After initialization, CellSeeker imports the provided EM and nucleus segmentation data. A series of step-wise filtering and morphological operations are then performed to clean the segmentation data and identify individual nuclei as follows:

• 2D size filtering in Z, removing components below a threshold of 40% of the largest connected component in each image
• 2D size filtering in y, removing components below a threshold of 40% of the largest connected component in each image
• Binary ilation using a 3x3x3 structured element (two passes)
• Hole filling
• Binary erosion using a 3x3x3 structured element (two passes)
• 3D connected component labeling to identify nuclei and locate centers of mass
• Partial cell filtering using cell diameter + buffer to keep only cells completely enclosed in volume (currently hard-coded as on, may eventually be converted to on/off option in initialization)

Cell Verification:

After cells with nuclei have been identified, each cell will be presented in three cross-sectional views (x,y,z) through the center of the image volume to be produced. Users have the option of approving or rejecting each cell individually using the buttons under each image set. This ensures that only good cells are output and artifacts are removed.

Cell Output:

Following the verification of all found cells, CellSeeker runs a multi-step output process consisting of the following:

• Creation of the following directory structure in a user-defined location to store identified cell images and Ilastik projects:
  • ExtractedVolumes
  • Cell01
  • Nucleus
  • CellBody
  • Axon
  • Dendrites
  • Inputs
  • AdditionalStructures
  • Cell02
  • ...
• Calculation of cell image stack origin within the coordinate system the whole EM volume (for placement of segmentation later). Origin is saved as CellBody/coordinates.txt.
• Extraction of EM image multipage TIFF containing the current cell to CellBody/cell#_EM.tiff. (Currently accomplished using the newstack script written for the IMOD software produced by the Boulder Laboratory for 3-D Electron Microscopy of Cells, University of Colorado: Boulder (bio3d.colorado.edu/imod) under the GNU GPL (29 June 2007).)
• Preprocessing of EM data for use in the "carving" workflow in Ilastik, which produces a project file saved to CellBody/cell#_EM.ilp. Preprocessing is accomplished using a headless Ilastik instance with the carving workflow and preprocessing settings of a step-edges filter for edge identification and a sigma size of 1.2 pixels (currently hard-coded, may be changed to user-controlled in future update).

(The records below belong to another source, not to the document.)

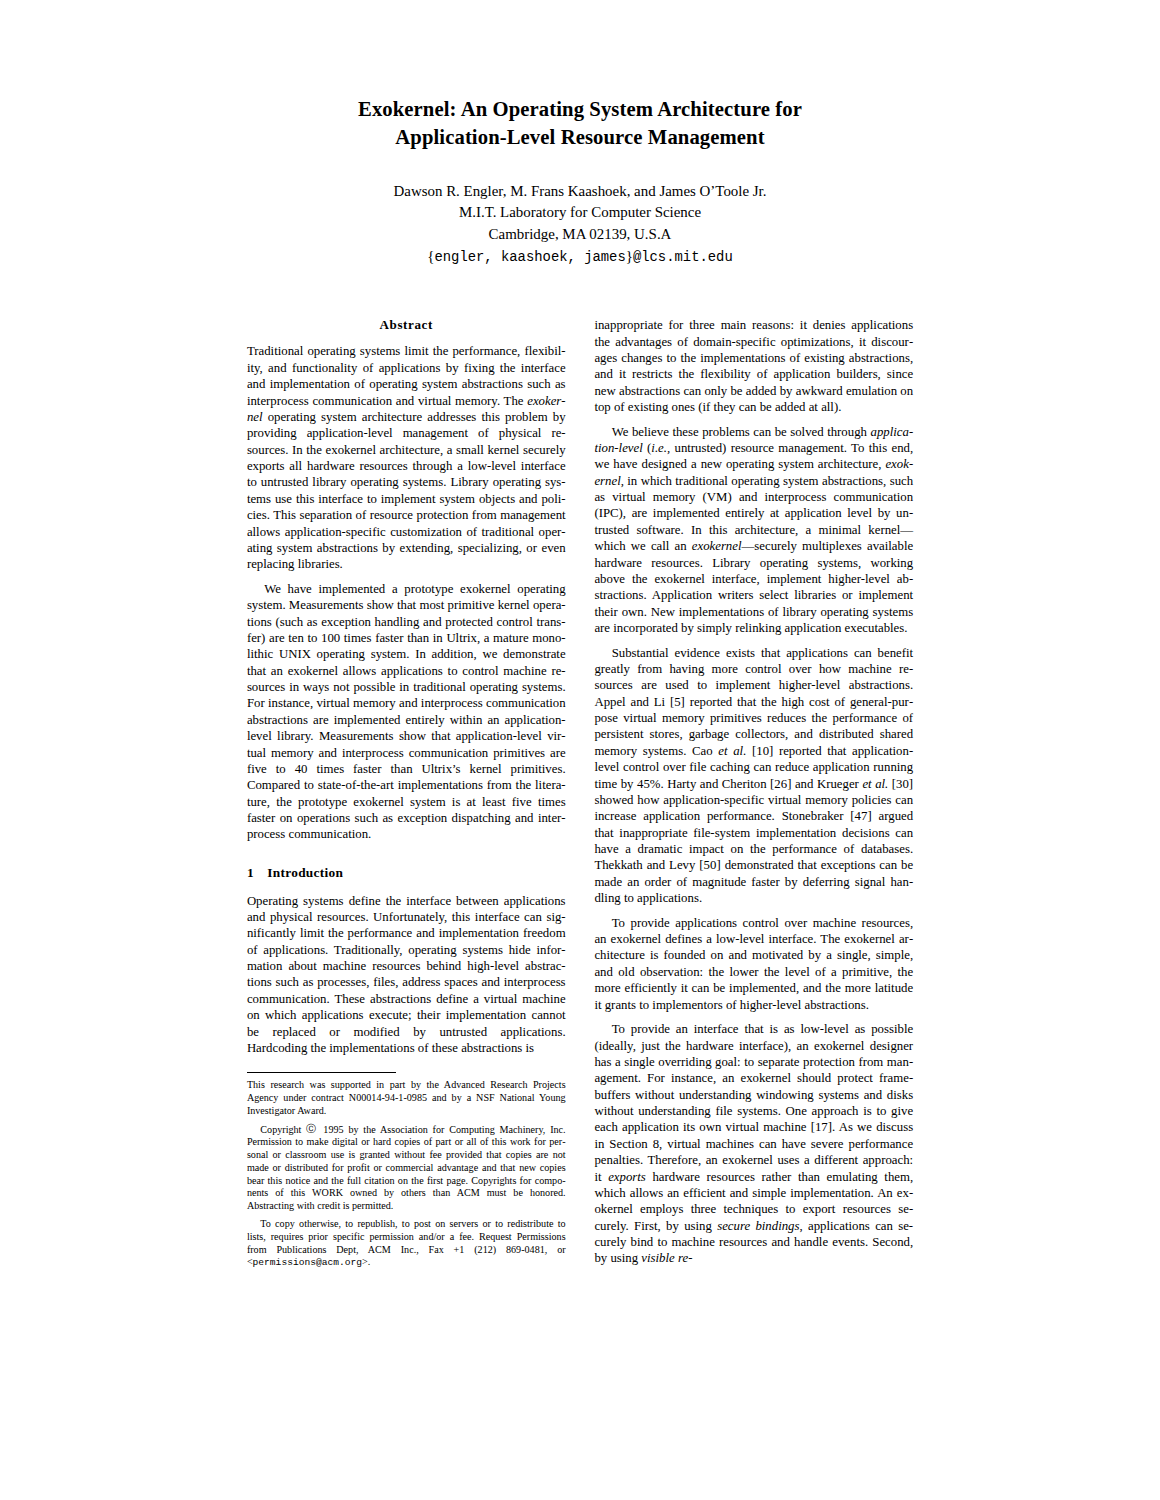Exokernel: An Operating System Architecture for
Application-Level Resource Management
Dawson R. Engler, M. Frans Kaashoek, and James O’Toole Jr.
M.I.T. Laboratory for Computer Science
Cambridge, MA 02139, U.S.A
{engler, kaashoek, james}@lcs.mit.edu
Abstract
Traditional operating systems limit the performance, flexibility, and functionality of applications by fixing the interface and implementation of operating system abstractions such as interprocess communication and virtual memory. The exokernel operating system architecture addresses this problem by providing application-level management of physical resources. In the exokernel architecture, a small kernel securely exports all hardware resources through a low-level interface to untrusted library operating systems. Library operating systems use this interface to implement system objects and policies. This separation of resource protection from management allows application-specific customization of traditional operating system abstractions by extending, specializing, or even replacing libraries.
We have implemented a prototype exokernel operating system. Measurements show that most primitive kernel operations (such as exception handling and protected control transfer) are ten to 100 times faster than in Ultrix, a mature monolithic UNIX operating system. In addition, we demonstrate that an exokernel allows applications to control machine resources in ways not possible in traditional operating systems. For instance, virtual memory and interprocess communication abstractions are implemented entirely within an application-level library. Measurements show that application-level virtual memory and interprocess communication primitives are five to 40 times faster than Ultrix’s kernel primitives. Compared to state-of-the-art implementations from the literature, the prototype exokernel system is at least five times faster on operations such as exception dispatching and interprocess communication.
1 Introduction
Operating systems define the interface between applications and physical resources. Unfortunately, this interface can significantly limit the performance and implementation freedom of applications. Traditionally, operating systems hide information about machine resources behind high-level abstractions such as processes, files, address spaces and interprocess communication. These abstractions define a virtual machine on which applications execute; their implementation cannot be replaced or modified by untrusted applications. Hardcoding the implementations of these abstractions is
This research was supported in part by the Advanced Research Projects Agency under contract N00014-94-1-0985 and by a NSF National Young Investigator Award.
Copyright Ⓒ 1995 by the Association for Computing Machinery, Inc. Permission to make digital or hard copies of part or all of this work for personal or classroom use is granted without fee provided that copies are not made or distributed for profit or commercial advantage and that new copies bear this notice and the full citation on the first page. Copyrights for components of this WORK owned by others than ACM must be honored. Abstracting with credit is permitted.
To copy otherwise, to republish, to post on servers or to redistribute to lists, requires prior specific permission and/or a fee. Request Permissions from Publications Dept, ACM Inc., Fax +1 (212) 869-0481, or <permissions@acm.org>.
inappropriate for three main reasons: it denies applications the advantages of domain-specific optimizations, it discourages changes to the implementations of existing abstractions, and it restricts the flexibility of application builders, since new abstractions can only be added by awkward emulation on top of existing ones (if they can be added at all).
We believe these problems can be solved through application-level (i.e., untrusted) resource management. To this end, we have designed a new operating system architecture, exokernel, in which traditional operating system abstractions, such as virtual memory (VM) and interprocess communication (IPC), are implemented entirely at application level by untrusted software. In this architecture, a minimal kernel—which we call an exokernel—securely multiplexes available hardware resources. Library operating systems, working above the exokernel interface, implement higher-level abstractions. Application writers select libraries or implement their own. New implementations of library operating systems are incorporated by simply relinking application executables.
Substantial evidence exists that applications can benefit greatly from having more control over how machine resources are used to implement higher-level abstractions. Appel and Li [5] reported that the high cost of general-purpose virtual memory primitives reduces the performance of persistent stores, garbage collectors, and distributed shared memory systems. Cao et al. [10] reported that application-level control over file caching can reduce application running time by 45%. Harty and Cheriton [26] and Krueger et al. [30] showed how application-specific virtual memory policies can increase application performance. Stonebraker [47] argued that inappropriate file-system implementation decisions can have a dramatic impact on the performance of databases. Thekkath and Levy [50] demonstrated that exceptions can be made an order of magnitude faster by deferring signal handling to applications.
To provide applications control over machine resources, an exokernel defines a low-level interface. The exokernel architecture is founded on and motivated by a single, simple, and old observation: the lower the level of a primitive, the more efficiently it can be implemented, and the more latitude it grants to implementors of higher-level abstractions.
To provide an interface that is as low-level as possible (ideally, just the hardware interface), an exokernel designer has a single overriding goal: to separate protection from management. For instance, an exokernel should protect framebuffers without understanding windowing systems and disks without understanding file systems. One approach is to give each application its own virtual machine [17]. As we discuss in Section 8, virtual machines can have severe performance penalties. Therefore, an exokernel uses a different approach: it exports hardware resources rather than emulating them, which allows an efficient and simple implementation. An exokernel employs three techniques to export resources securely. First, by using secure bindings, applications can securely bind to machine resources and handle events. Second, by using visible re-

Note: Folders other than the CellBody folder will be empty, and are produced simply for convenience for future segmentation.

Output Usage

CellSeeker produces both a multipage TIFF stack of EM images which can be read by many segmentation softwares (Ilastik, IMOD, Seg3D, FIJI, etc.) and an Ilastik project file that can be used immediately in the Ilastik carving workflow.